Carretera Tulum a Boca Paila, KM 1.5
Tel.: +52 (1) 984 188 4924
Preço médio: 20 euros
kitchentabletulum.com

Hartwood
Também tem a sustentabilidade como bandeira, procura não causar pegada ecológica e aposta tudo nos grelhados. Os produtos são locais, comprados a elementos da comunidade. O peixe é apanhado à linha e parte dos lucros é encaminhada para projetos de apoio à população local.
Carretera Tulum a Boca Paila, KM 7.6
Preço médio: 20 euros
hartwoodtulum.com

El Camello
O grande destaque é o marisco, mas convém não esquecer o peixe fresco e o ceviche. É um restaurante de cariz popular, sem luxos, mas com grande qualidade na comida. O serviço é eficaz e tem quase sempre fila à porta. Há que esperar, mas vale a pena.
Avenida Tulum e Kukulkan
Preço médio: 10 euros

 

Onde ficar

Papaya Playa Project
Natureza, história e sustentabilidade são as bases deste projeto hoteleiro. Evoca a tradição maia de construção com edifícios revestidos de resina, isolamento natural. A decoração é simples, com elementos da cultura mexicana. O serviço é eficaz e de topo.
Carretera Tulum a Boca Paila, KM 4.5
Tel.: +52 (1) 984 871 1160
Quarto duplo a partir de de 212 euros
papayaplayaproject.com

Casa Magna
É uma propriedade de 5 estrelas localizada diretamente na praia, a pouco mais de um quilómetro de Cesiak. Tem 33 quartos com vista de jardim e de mar.
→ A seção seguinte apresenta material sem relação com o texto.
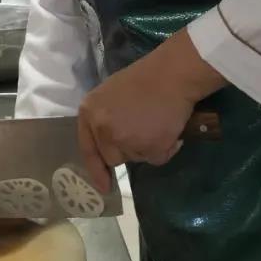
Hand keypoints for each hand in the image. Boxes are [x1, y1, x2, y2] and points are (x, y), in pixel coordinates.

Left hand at [77, 28, 224, 192]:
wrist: (172, 73)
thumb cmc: (144, 79)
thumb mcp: (111, 95)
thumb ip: (104, 119)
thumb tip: (109, 145)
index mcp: (89, 113)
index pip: (88, 148)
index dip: (96, 169)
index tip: (104, 186)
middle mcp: (102, 129)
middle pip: (113, 157)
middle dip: (128, 150)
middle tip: (144, 129)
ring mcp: (125, 141)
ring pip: (137, 158)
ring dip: (148, 148)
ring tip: (157, 123)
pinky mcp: (149, 149)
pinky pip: (157, 158)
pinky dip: (166, 148)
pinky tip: (168, 129)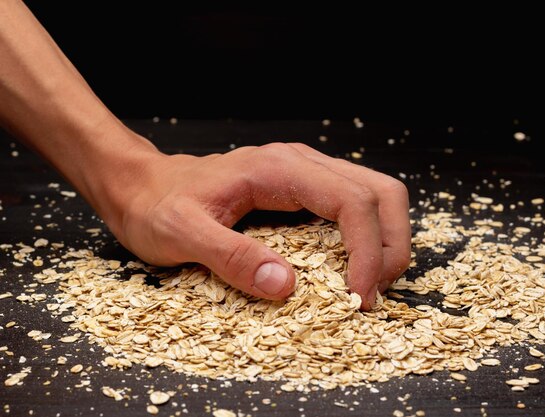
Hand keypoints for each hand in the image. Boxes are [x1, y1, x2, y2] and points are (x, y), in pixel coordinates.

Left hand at [106, 142, 410, 308]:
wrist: (143, 186)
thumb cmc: (158, 206)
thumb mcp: (181, 234)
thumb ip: (231, 257)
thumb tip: (286, 286)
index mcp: (279, 169)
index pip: (351, 201)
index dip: (368, 250)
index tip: (359, 296)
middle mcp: (301, 164)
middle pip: (381, 192)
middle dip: (391, 245)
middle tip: (374, 293)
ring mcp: (306, 174)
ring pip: (376, 195)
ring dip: (386, 241)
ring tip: (369, 283)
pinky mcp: (304, 189)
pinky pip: (355, 206)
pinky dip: (368, 238)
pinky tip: (351, 267)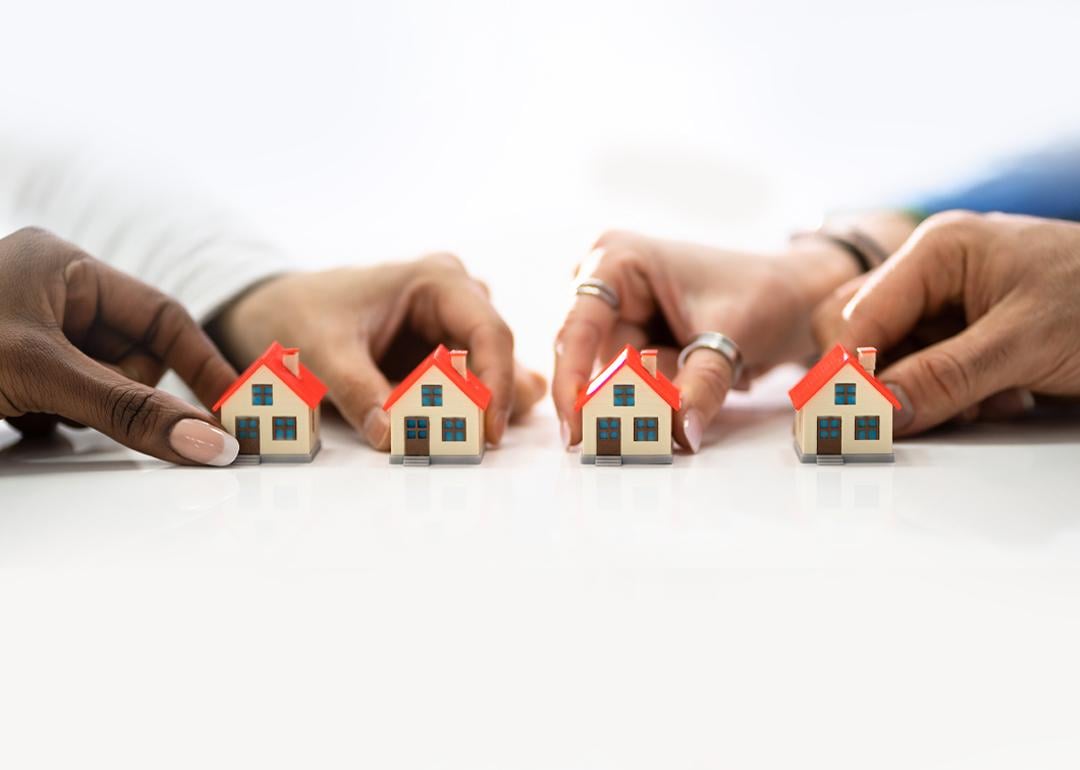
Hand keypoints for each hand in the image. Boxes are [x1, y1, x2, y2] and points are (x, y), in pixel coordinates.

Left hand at [0, 228, 239, 464]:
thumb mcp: (42, 374)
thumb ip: (127, 409)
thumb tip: (205, 440)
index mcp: (64, 266)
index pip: (163, 316)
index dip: (202, 363)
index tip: (232, 410)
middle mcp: (53, 294)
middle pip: (137, 358)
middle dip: (120, 391)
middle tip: (78, 405)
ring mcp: (34, 334)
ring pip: (106, 386)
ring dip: (84, 410)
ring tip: (32, 406)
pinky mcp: (17, 373)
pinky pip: (71, 403)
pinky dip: (54, 419)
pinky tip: (18, 416)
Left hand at [207, 253, 545, 449]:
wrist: (271, 311)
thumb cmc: (297, 315)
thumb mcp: (321, 351)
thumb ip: (358, 390)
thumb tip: (392, 436)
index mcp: (436, 280)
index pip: (490, 332)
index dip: (496, 383)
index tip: (489, 430)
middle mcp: (455, 299)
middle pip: (495, 355)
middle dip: (490, 401)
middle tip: (477, 445)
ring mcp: (450, 326)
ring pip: (487, 374)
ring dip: (479, 409)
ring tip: (467, 440)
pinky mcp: (441, 355)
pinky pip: (466, 388)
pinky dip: (462, 412)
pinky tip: (456, 432)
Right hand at [552, 229, 861, 450]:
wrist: (798, 297)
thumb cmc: (765, 294)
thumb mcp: (732, 336)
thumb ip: (701, 384)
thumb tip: (678, 432)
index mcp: (617, 259)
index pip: (579, 328)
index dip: (572, 381)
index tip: (576, 429)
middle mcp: (606, 283)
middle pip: (594, 359)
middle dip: (622, 398)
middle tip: (649, 429)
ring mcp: (618, 314)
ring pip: (615, 380)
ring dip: (649, 401)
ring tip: (697, 392)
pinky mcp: (634, 343)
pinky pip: (633, 387)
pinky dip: (658, 401)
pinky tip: (687, 395)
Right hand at [813, 212, 1079, 434]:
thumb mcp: (1024, 344)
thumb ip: (943, 377)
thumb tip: (876, 412)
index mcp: (938, 248)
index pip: (857, 315)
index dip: (848, 370)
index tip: (845, 421)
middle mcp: (933, 270)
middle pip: (860, 334)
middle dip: (886, 381)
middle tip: (912, 416)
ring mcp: (949, 301)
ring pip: (893, 358)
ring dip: (925, 392)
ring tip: (989, 401)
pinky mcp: (965, 330)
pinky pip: (927, 369)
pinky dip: (952, 395)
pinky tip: (1001, 397)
É conhecida por ter sido a morada do colombiano Pablo Escobar sempre que precisava descansar do stress relacionado com o narcotráfico.
Carretera Tulum-Boca Paila, KM 9.5
Tel.: +52 (1) 984 871 1160
Quarto duplo a partir de 212 euros

 

Consultar

Sian Ka’An
Esta reserva da biosfera merece uma visita com tempo. É Parque Nacional do México desde 1986 e foi declarada Património da Humanidade pela UNESCO no ano seguinte. Tem zonas terrestre e marinha, recife de coral e sítios arqueológicos.
visitsiankaan.com

Ruínas de Tulum
Tulum está a 130 quilómetros de Cancún e as ruínas maias junto ao mar do Caribe são o seu cartãode- visita. Aceda a este local histórico por cerca de dois euros por pessoa.